When the final history of the demise of the 'traditional' per-download music business model is written the release of Radiohead's In Rainbows as a 'pay what you want' (including the option to pay nothing) download in 2007 will be seen as a defining moment.

Mr Message says that the decision to release the album online was less of a protest against the old model of music distribution, and more of an attempt by those involved to try to make the release of the record "exciting and inspiring."

"It was the right thing - at the right time," he concludes looking back.

In Rainbows is the only Radiohead album which is not available on streaming services like Spotify and Deezer.

He was joined on the panel by DJ Steve Angello, who runs Size Records - he is also positive about the impact that new technologies like streaming have had on the industry, but he warns that it is harder than ever to keep the attention of young listeners.
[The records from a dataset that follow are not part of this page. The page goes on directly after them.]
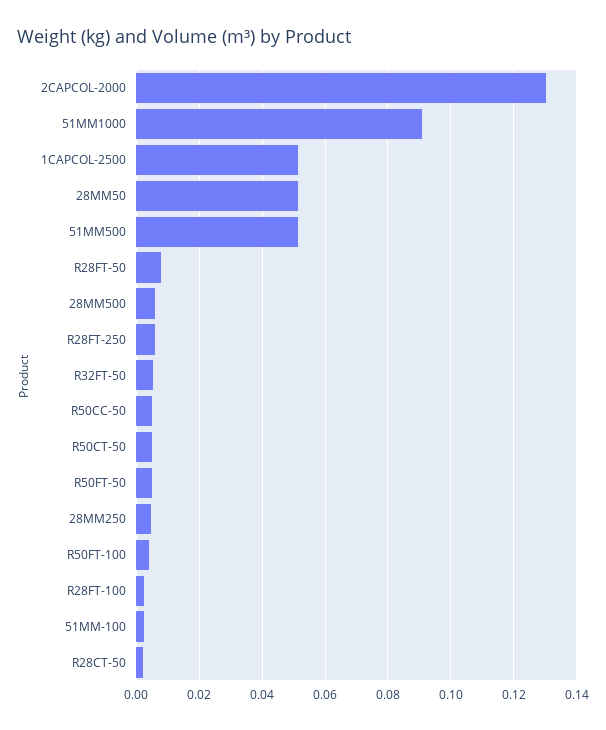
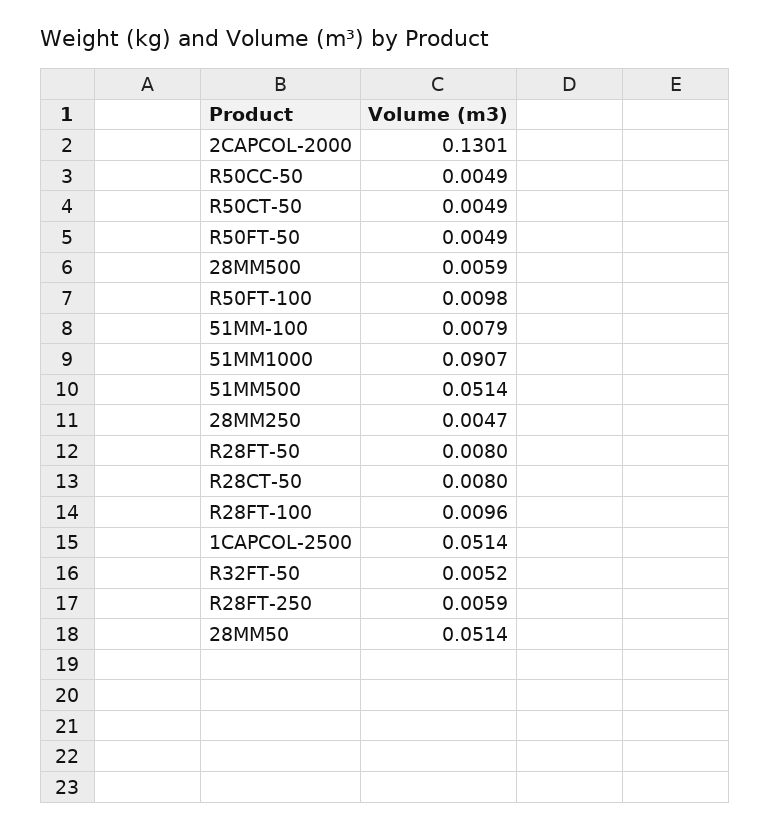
  {
    "2CAPCOL-2000": 0.1301,
    "51MM1000": 0.0907,
    "1CAPCOL-2500": 0.0514,
    "28MM50": 0.0514,
    "51MM500": 0.0514,
    "R28FT-50": 0.008,
    "28MM500": 0.0059,
    "R28FT-250": 0.0059,
    "R32FT-50": 0.0052,
    "R50CC-50": 0.0049,
    "R50CT-50": 0.0049,
    "R50FT-50": 0.0049,
    "28MM250": 0.0047,
-   "R50FT-100": 0.004,
+   "R50FT-100": 0.0098,
-   "R28FT-100": 0.002,
+   "R28FT-100": 0.0096,
-   "51MM-100": 0.002,
+   "51MM-100": 0.0079,
-   "R28CT-50": 0.002
+   "R28CT-50": 0.008
  }

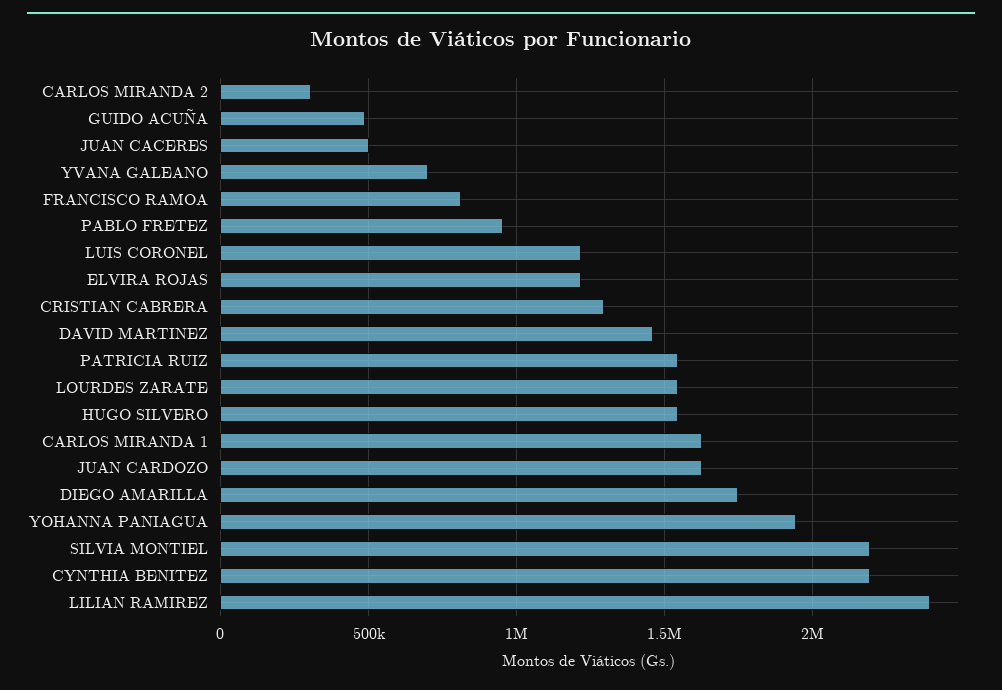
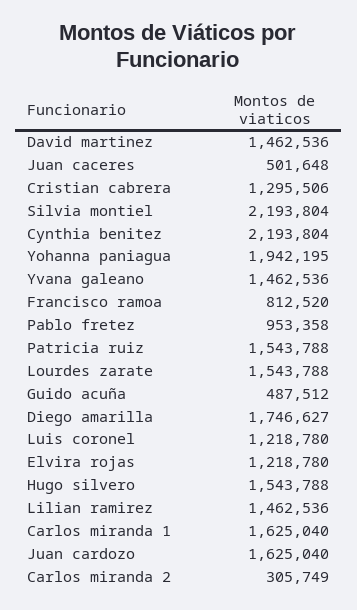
  {
    "CARLOS MIRANDA 2": 305749,
    "GUIDO ACUÑA": 487512,
    "JUAN CACERES": 501648,
-   "YVANA GALEANO": 700000,
+   "YVANA GALEANO": 1462536,
    "FRANCISCO RAMOA": 812520,
    "PABLO FRETEZ": 953358,
    "LUIS CORONEL": 1218780,
    "ELVIRA ROJAS": 1218780,
    "CRISTIAN CABRERA": 1295506,
    "DAVID MARTINEZ": 1462536,
    "PATRICIA RUIZ": 1543788,
    "LOURDES ZARATE": 1543788,
    "HUGO SILVERO": 1543788,
    "CARLOS MIRANDA 1": 1625040,
    "JUAN CARDOZO": 1625040,
    "DIEGO AMARILLA": 1746627,
    "YOHANNA PANIAGUA": 1942195,
    "SILVIA MONTIEL": 2193804,
    "CYNTHIA BENITEZ": 2193804,
-   "LILIAN RAMIREZ": 2400000
+   "LILIAN RAMIREZ": 1462536
  }

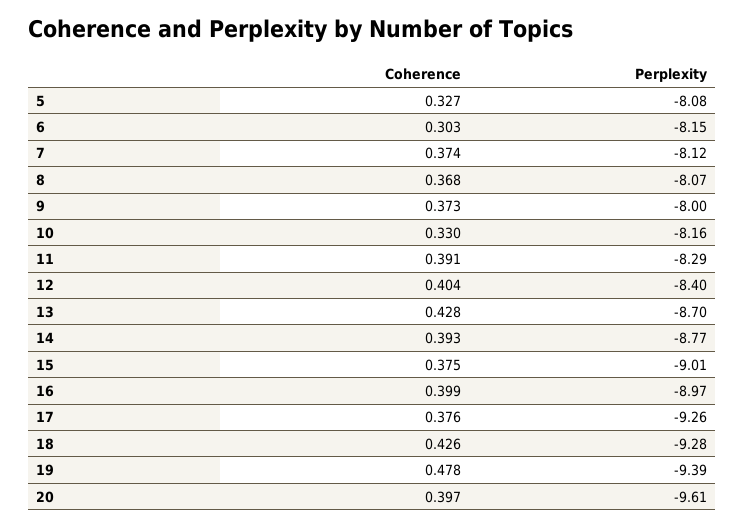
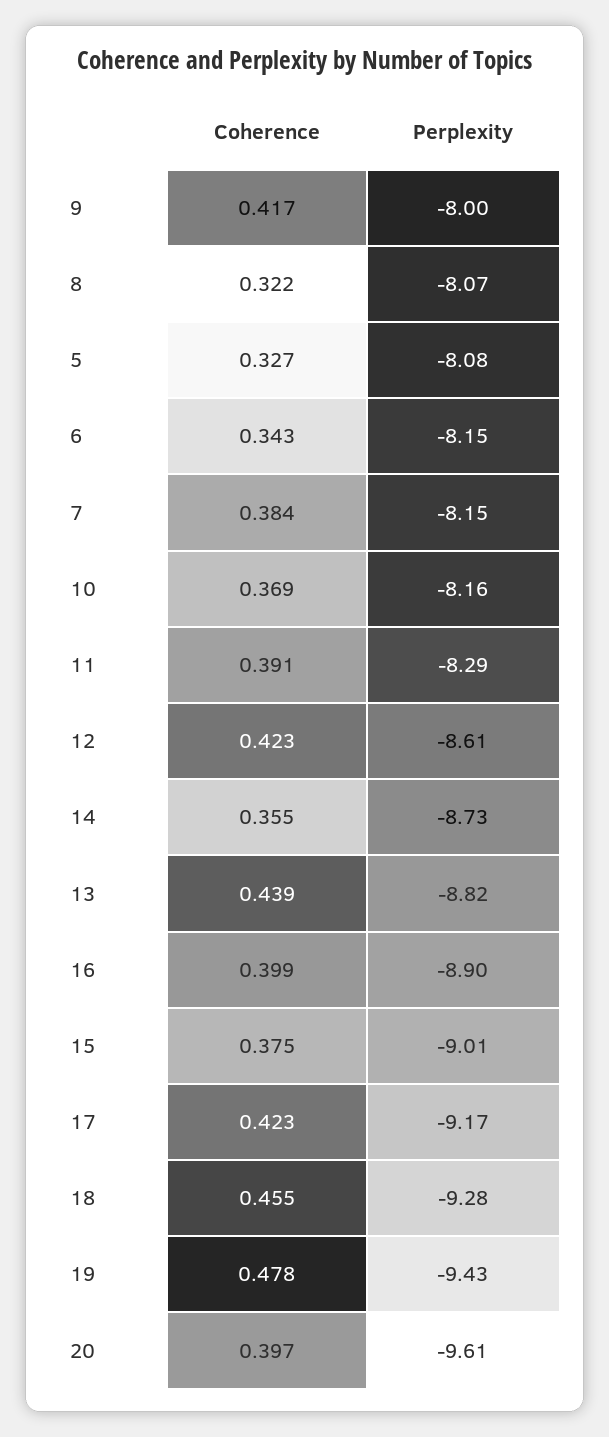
  {
    "Coherence": {
      "5": 0.327,
-     "6": 0.303,
+     "6": 0.343,
-     "7": 0.374,
+     "7": 0.384,
-     "8": 0.368,
+     "8": 0.322,
-     "9": 0.373,
+     "9": 0.417,
-     "10": 0.33,
+     "10": 0.369,
      "11": 0.391,
-     "12": 0.404,
+     "12": 0.423,
-     "13": 0.428,
+     "13": 0.439,
-     "14": 0.393,
+     "14": 0.355,
      "15": 0.375,
      "16": 0.399,
-     "17": 0.376,
+     "17": 0.423,
-     "18": 0.426,
+     "18": 0.455,
      "19": 0.478,
      "20": 0.397
    },
    "Perplexity": {
      "5": -8.08,
      "6": -8.15,
-     "7": -8.12,
+     "7": -8.15,
      "8": -8.07,
      "9": -8,
      "10": -8.16,
      "11": -8.29,
-     "12": -8.4,
+     "12": -8.61,
-     "13": -8.7,
+     "13": -8.82,
-     "14": -8.77,
+     "14": -8.73,
      "15": -9.01,
-     "16": -8.97,
+     "16": -8.9,
-     "17": -9.26,
+     "17": -9.17,
      "18": -9.28,
-     "19": -9.39,
+     "19": -9.43,
      "20": -9.61
    }
  }

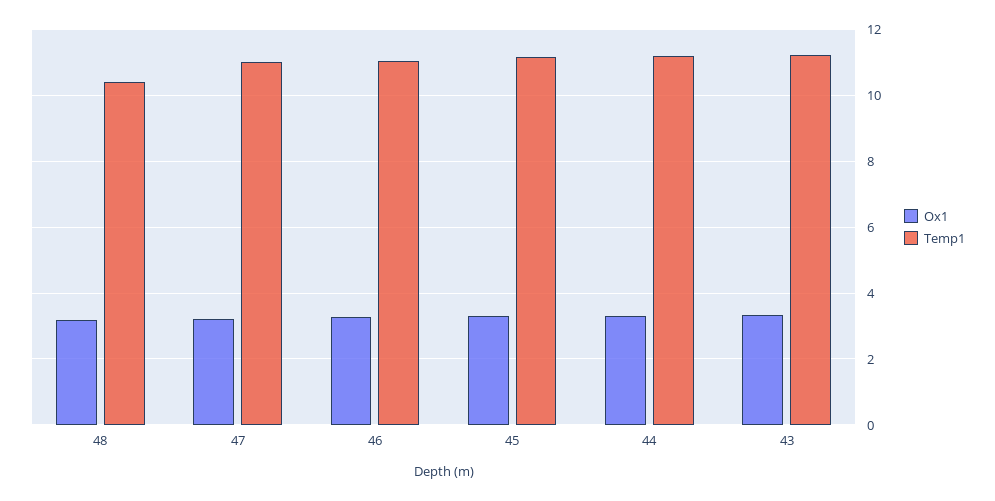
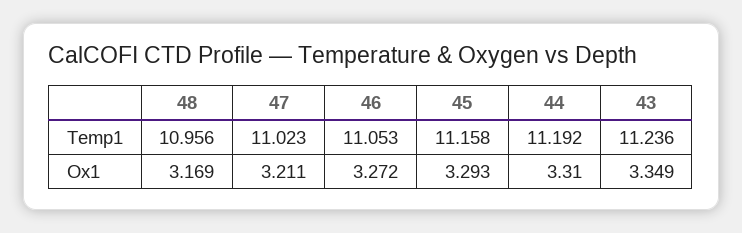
  {
    "Ox1": {
      "48": 3.169,
      "47": 3.211,
      "46": 3.272,
      "45": 3.293,
      "44": 3.31,
      "43": 3.349
    },
    "Temp1": {
-     "48": 10.4,
+     "48": 10.956,
      "47": 11.023,
      "46": 11.053,
      "45": 11.158,
      "44": 11.192,
      "43": 11.236
    }
  }

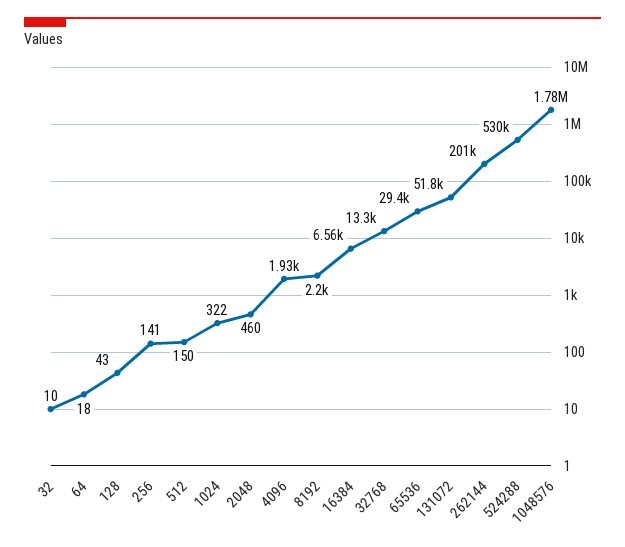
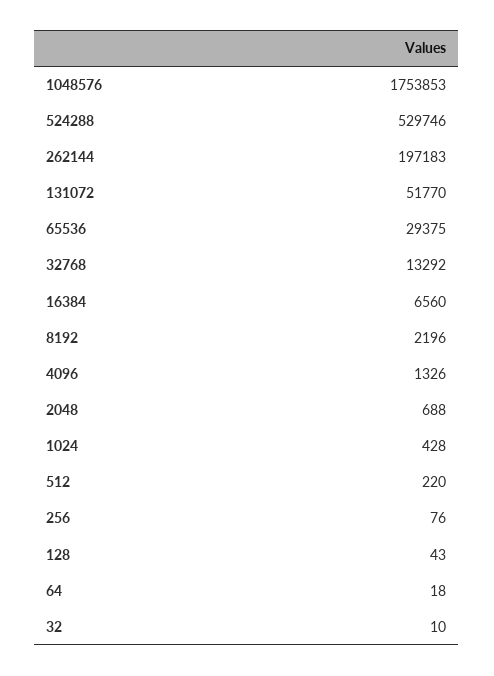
  {
    "32": 10,
    "64": 18,
    "128": 43,
-   "256": 141,
+   "256": 76,
-   "512": 150,
+   "512": 220,
-   "1024": 322,
+   "1024": 428,
-   "2048": 460,
+   "2048": 688,
-   "4096": 1930,
+   "4096": 1326,
    "8192": 2196,
    "16384": 6560,
    "32768": 13292,
    "65536": 29375,
    "131072": 51770,
-   "262144": 201000,
+   "262144": 197183,
    "524288": 529746,
-   "1048576": 1780000
+   "1048576": 1753853
  }

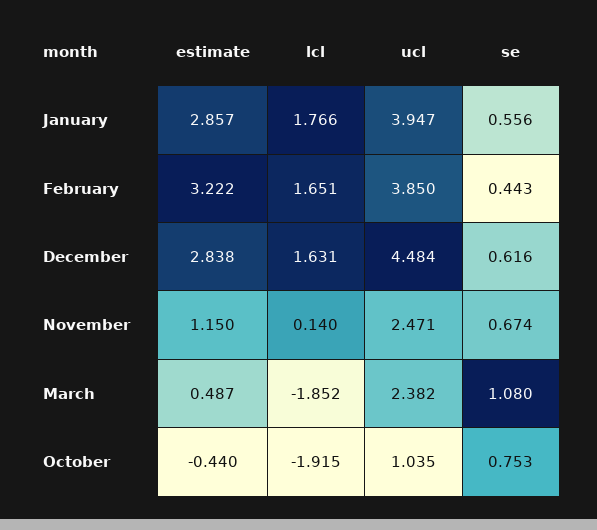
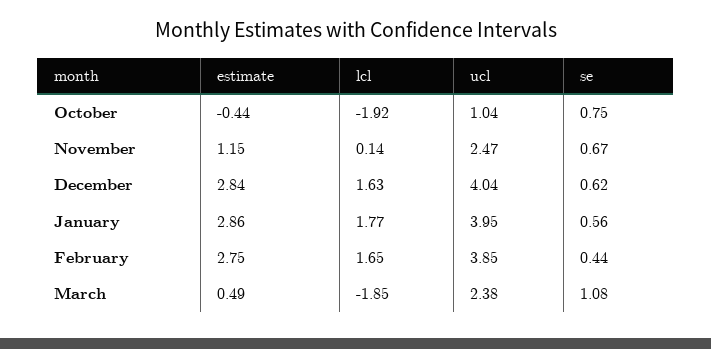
  {
    "estimate": {
      "January": 2.857,
-     "February": 3.222,
+     "February": 2.75,
      "December": 2.838,
      "November": 1.15,
      "March": 0.487,
      "October": -0.44
    },
    "lcl": {
      "January": 1.766,
      "February": 1.651,
      "December": 1.631,
      "November": 0.14,
      "March": -1.852,
      "October": -1.915
    },
    "ucl": {
      "January": 3.947,
      "February": 3.85,
-     "December": 4.484,
+     "December": 4.04,
      "November": 2.471,
      "March": 2.382,
      "October": 1.035
    },
    "se": {
      "January": 0.556,
      "February": 0.443,
      "December": 0.616,
      "November": 0.674,
      "March": 1.08,
      "October": 0.753
    }
  }

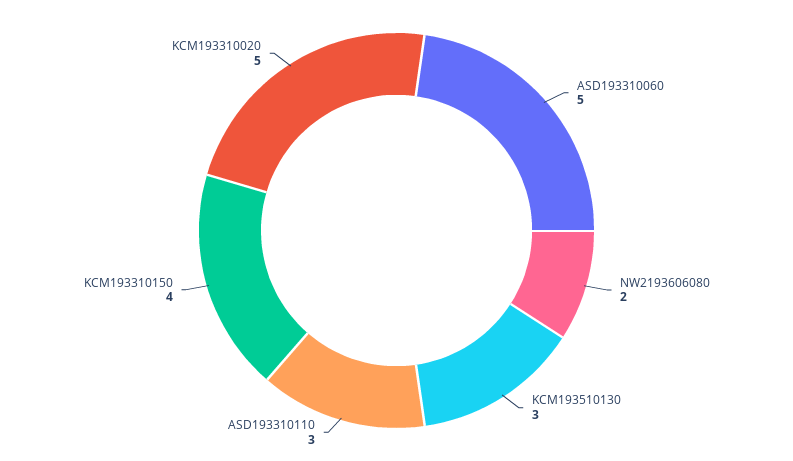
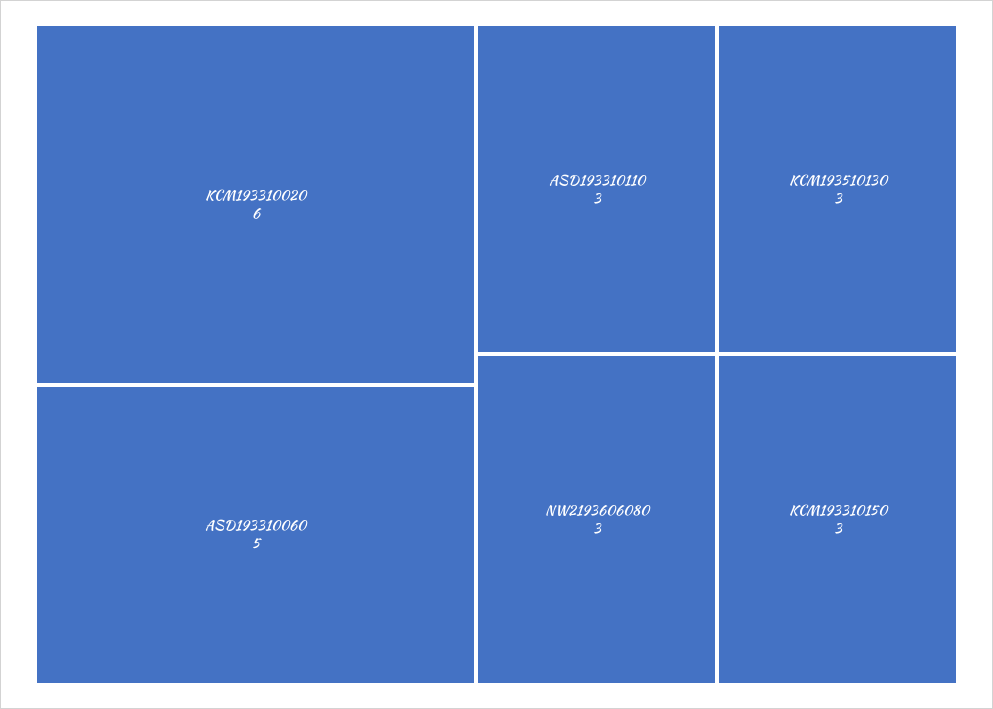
  {
    "ASD193310060": 5,
-   "NW2193606080": 2,
+   "NW2193606080": 3,
    "KCM193510130": 3,
    "ASD193310110": 3,
-   "KCM193310150": 4,
+   "KCM193310150": 3,
-   "KCM193310020": 5
+   "KCM193310020": 6
  }

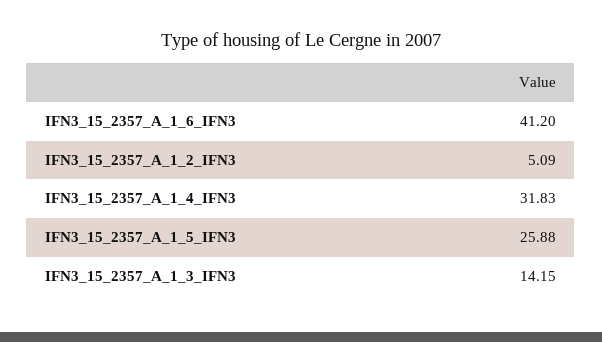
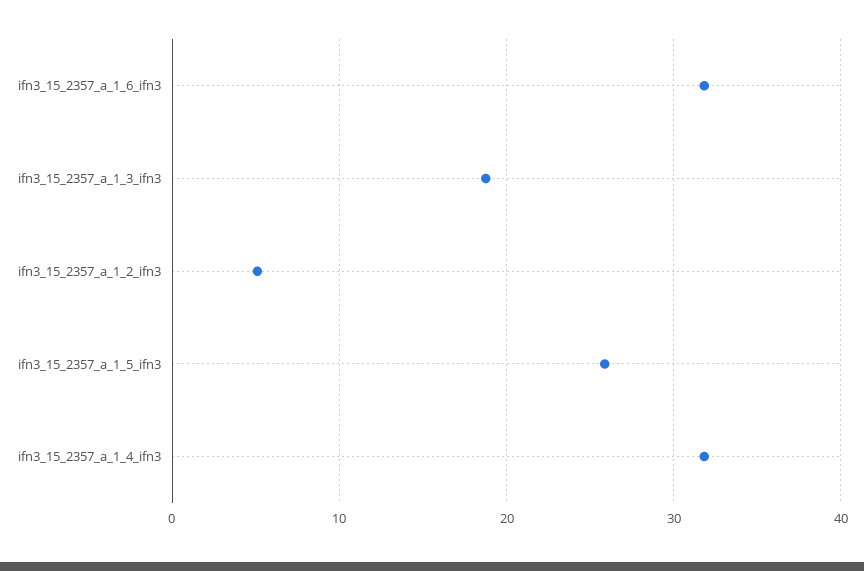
  {
-   "IFN3_15_2357_A_1_6_IFN3": 41.2,
+   "IFN3_15_2357_A_1_6_IFN3": 32,
    "IFN3_15_2357_A_1_2_IFN3": 5.09,
    "IFN3_15_2357_A_1_4_IFN3": 31.83,
    "IFN3_15_2357_A_1_5_IFN3": 25.88,
-   "IFN3_15_2357_A_1_3_IFN3": 14.15
+   "IFN3_15_2357_A_1_3_IFN3": 19
  }

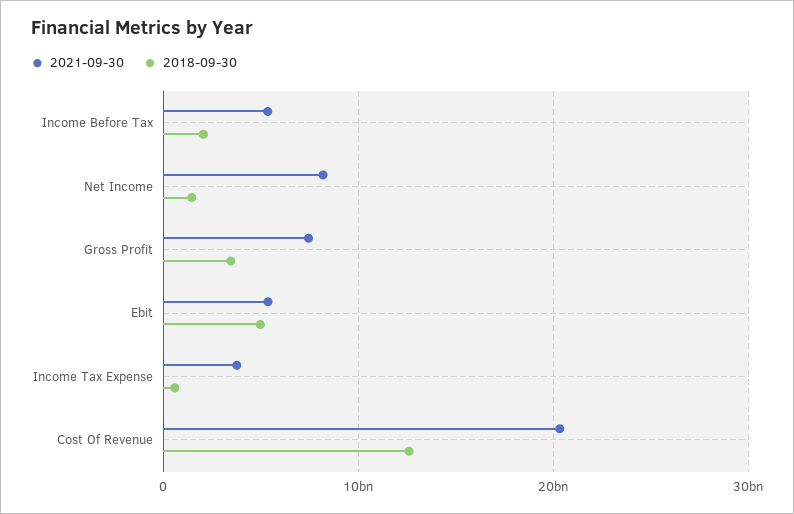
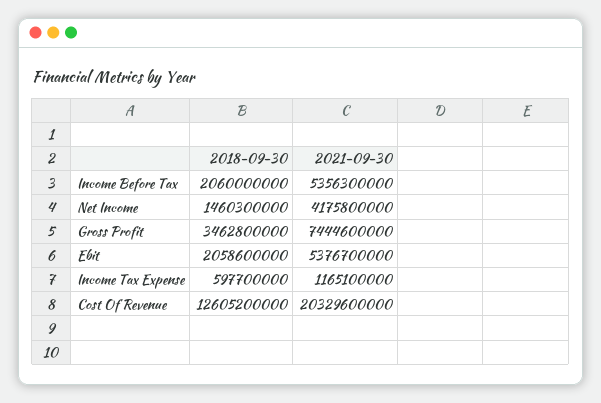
  {
    "2021-09-30": {
      "Income Before Tax": 5356300000,
-     "Net Income": 8000000000,
+     "Net Income": 4175800000,
      "Gross Profit": 7444600000,
      "Ebit": 5376700000,
-     "Income Tax Expense": 4000000000,
+     "Income Tax Expense": 1165100000,
      "Cost Of Revenue": 20329600000
    },
    "2018-09-30": {
      "Income Before Tax": 2060000000,
      "Net Income": 1460300000,
      "Gross Profit": 3462800000,
-     "Ebit": 5000000000,
+     "Ebit": 2058600000,
      "Income Tax Expense": 597700000,
      "Cost Of Revenue": 12605200000
    }
  }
"People’s attention spans are so short - you just have to drag them into your world,” he said, commenting on the volume of digital information that young people consume on a daily basis.

Traditionally the launch of an album would have had a one month promotional cycle, for him launching his latest project has involved a nine month distribution plan, involving a drip-feeding of new material, and the creation of digital experiences for fans - these have included experimentation with augmented reality, and the release of mini-documentaries.